- RECORDED INFORMATION
-*-*-
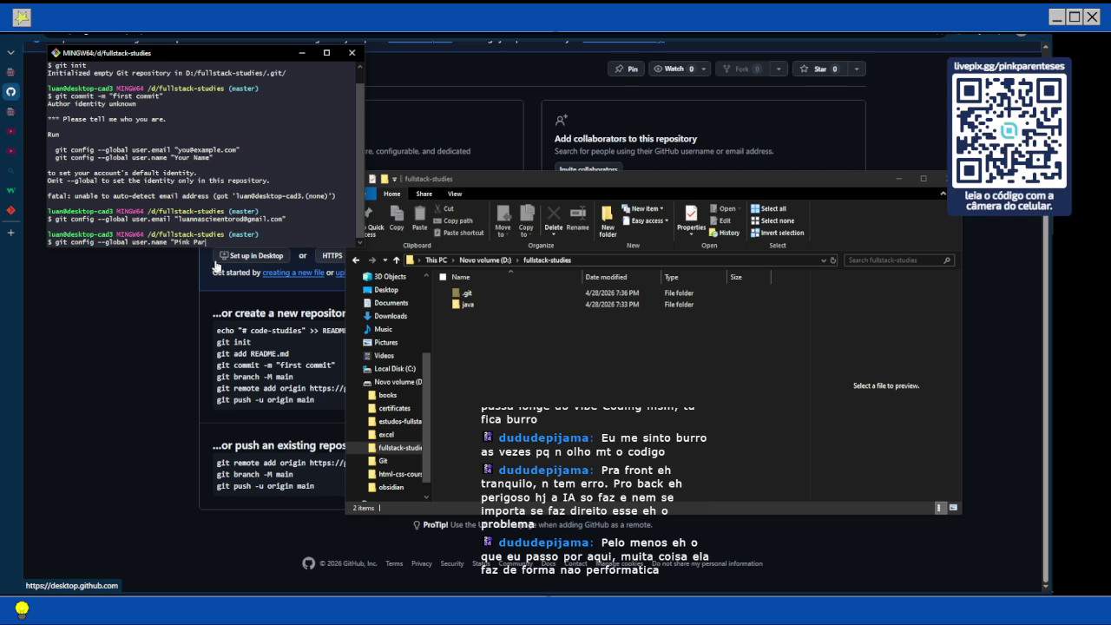
pyautogui.press('BackSpace')
pyautogui.press('BackSpace')
pyautogui.press('BackSpace')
-*-*-
- EXERCISE REQUIREMENTS
Every line above should be output exactly, except for the pictures.

- RESULT FOR THIS TASK
pyautogui.press('BackSpace')
pyautogui.press('BackSpace')
pyautogui.press('BackSpace')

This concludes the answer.